___ INPUT MATERIAL ___

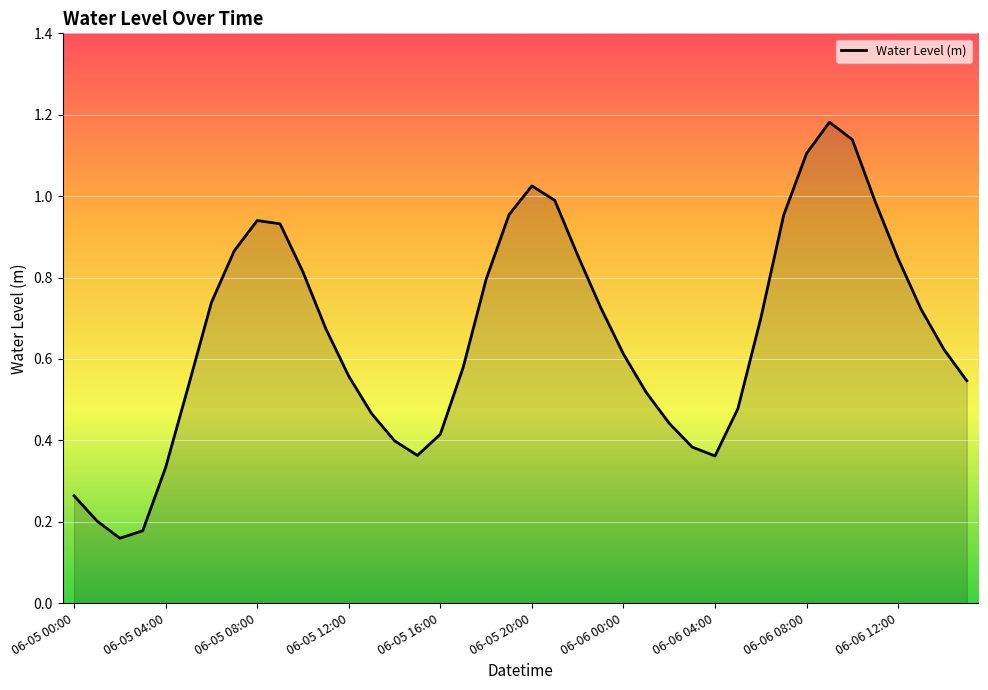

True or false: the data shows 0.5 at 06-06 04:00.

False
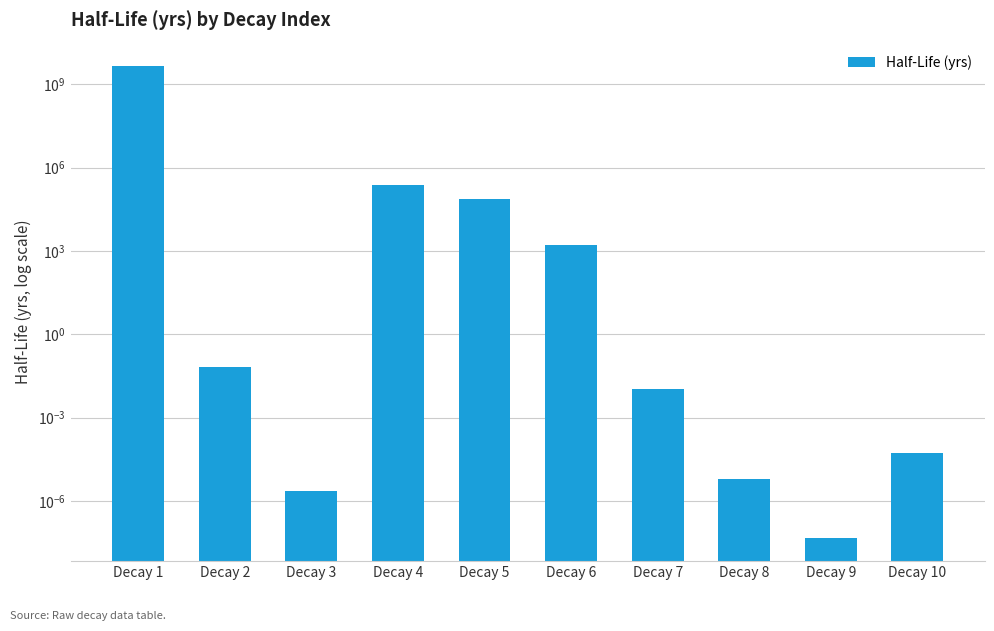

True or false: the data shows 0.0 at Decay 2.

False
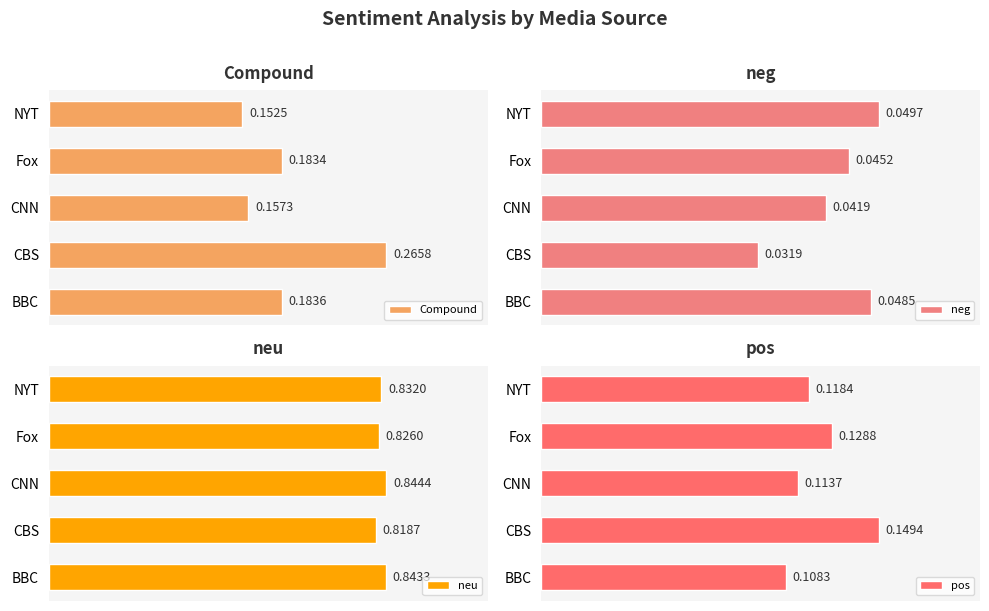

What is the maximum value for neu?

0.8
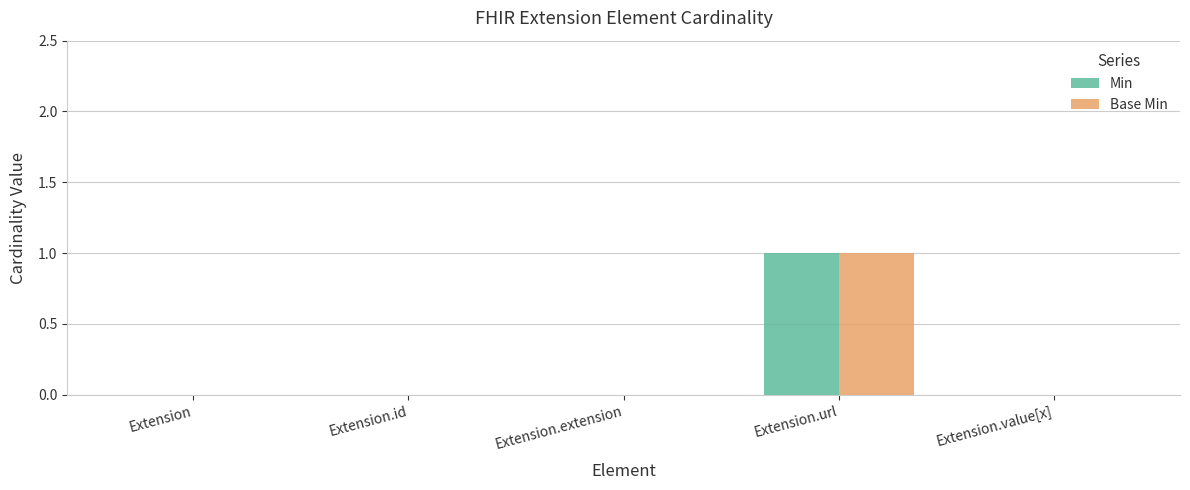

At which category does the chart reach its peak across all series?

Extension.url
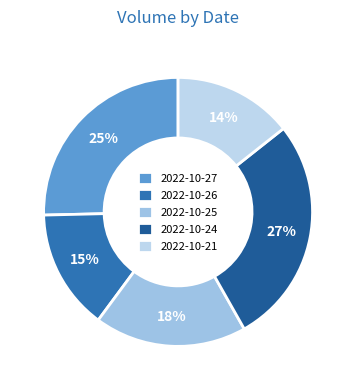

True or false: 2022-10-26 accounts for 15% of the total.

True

___

● WHAT THIS TASK INVOLVES:
Can you convert every line of the records above into a JSON list of strings, one string per line, leaving out blank lines and the picture lines?

● EXERCISE OUTPUT:
[
  "True or false: the data shows 0.5 at 06-06 04:00.",
  "False",
  "True or false: the data shows 0.0 at Decay 2.",
  "False",
  "What is the maximum value for neu?",
  "0.8",
  "At which category does the chart reach its peak across all series?",
  "Extension.url",
  "True or false: 2022-10-26 accounts for 15% of the total.",
  "True"
]